One point to make is that the attention given to such matters and the horror they inspire are because there has been such a change. Things that were seen as unexceptionable and normal in the past, even if regrettable, are now regarded as egregious and horrible precisely because they are less common. Clearly something as intangible yet profound as a widespread or even general shift in the way most people feel or in their psychology is hard to measure or demonstrate. However, there are a number of indicators, some of which can actually be quantified. One is the evidence of delinquent behaviour as captured in the records of the criminal justice system. The evidence here is that over the last two to three hundred years there has been a long term secular decline in interpersonal violence. Three hundred years ago the bulk of the cases brought before criminal courts were crimes of violence. They now make up only a small proportion of the courts’ business. In addition the actual incidence of such crimes on a per capita basis has also declined so that they are a much less frequent part of experience.
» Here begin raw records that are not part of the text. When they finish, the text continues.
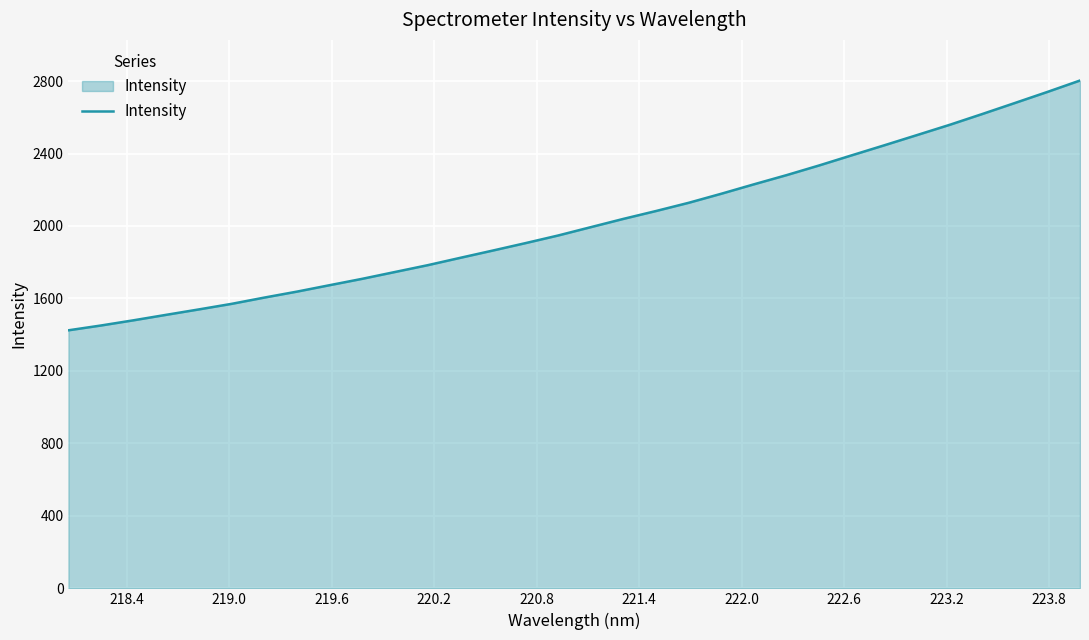

What is the smallest value displayed?

1424.3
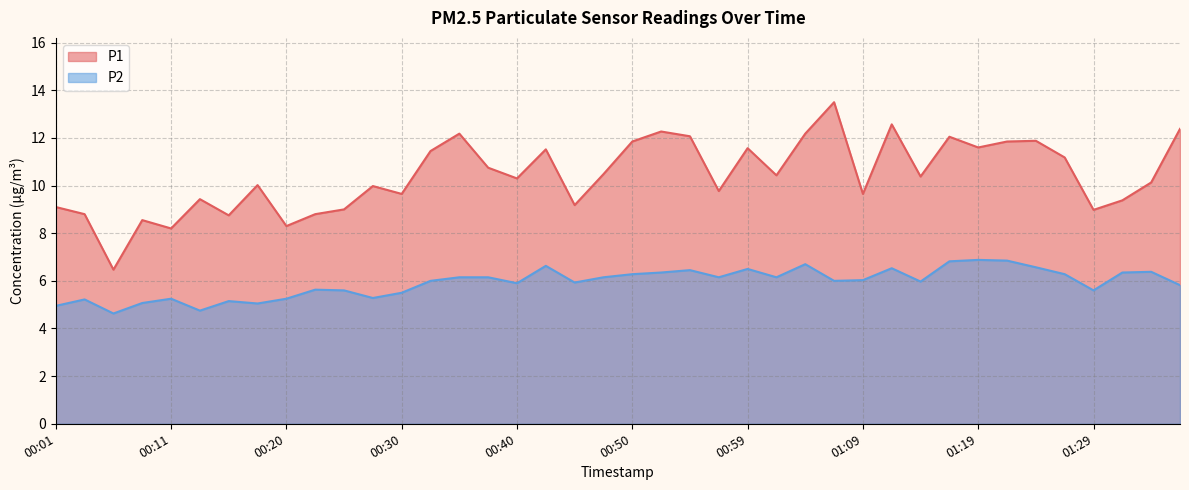

What is the difference between the highest and lowest values at 01:36?

6.6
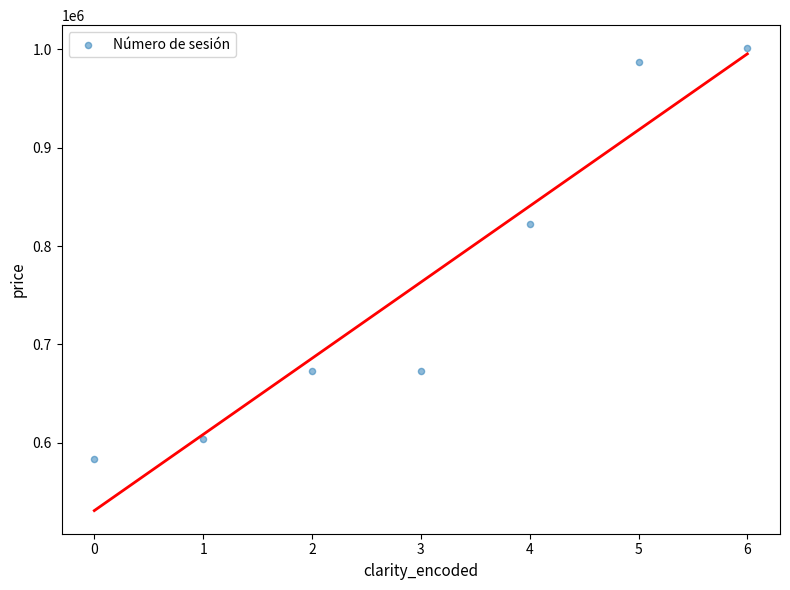

What is the average Y value?

763232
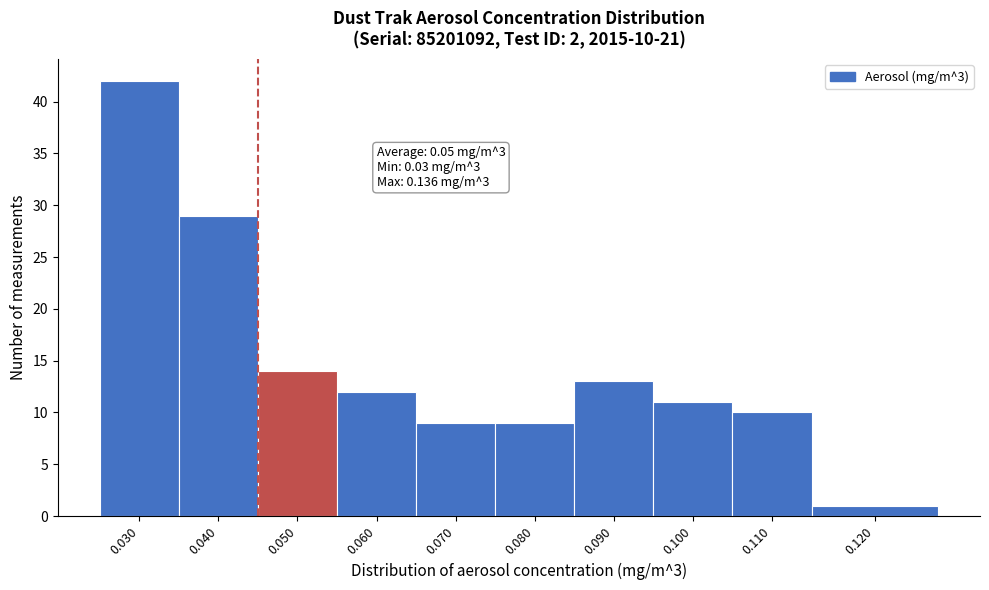

Reading left to right, what are all the values shown in this chart?

0.030=42	0.040=29	0.050=14	0.060=12	0.070=9	0.080=9	0.090=13	0.100=11	0.110=10	0.120=1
There are several other prominent indicators. One is the change in the functioning of the criminal justice system, with a pronounced shift away from harsh and brutal or sadistic physical punishment such as public execution, flogging or branding. Another is the transformation that we can trace in popular attitudes towards children and animals. In very recent times historically what we would regard as brutal and cruel treatment was widespread or even normal for both whereas now this arouses revulsion and disgust. Literature and personal writings such as diaries and correspondence are another kind of evidence, which again shows a significant alteration in popular psychology, at both an individual and a collective level. Finally, there is the evidence of manners, where we can clearly trace what one author calls the ‘civilising process’ by which ways of speaking and behaving become steadily more controlled and moderate. Looking at this evidence we can say firstly that there has been a radical change in what historians call the ‘collective mentality’ of modern men and women, that is the common mental assumptions, habits and ways of thinking, feeling and behaving that they share. The second thing we can say is that this change became much more rapid and widespread among all levels of society at some point in the early nineteenth century. Here we can draw the analogy and connection with trade and economic development. In the case of trade and economic development, we can indeed trace a very gradual process of increasing trade and economic integration between different parts of the world and a slow corresponding rise in the level of economic development and standards of living. After the later eighteenth century, this process becomes so much more rapid and extensive that both it and its effects are wholly different order of magnitude – explosive in fact.

Similarly, there is clearly a long-term trend in the direction just described with respect to human mentality and ways of behaving. Thus, there is a very long term trend for inter-personal violence to decline. Our Stone Age ancestors lived in a society that was unbelievably violent by contemporary standards (as do many more recent hunter-gatherers) and we can trace a decline in levels of violence since that time. However, as with trade, the process while of long standing underwent a dramatic breakthrough or acceleration after the later eighteenth century so that, as in the economic sphere, there was a greater change in popular psychology and ways of behaving between 1800 and 1900 than for several centuries at least before then.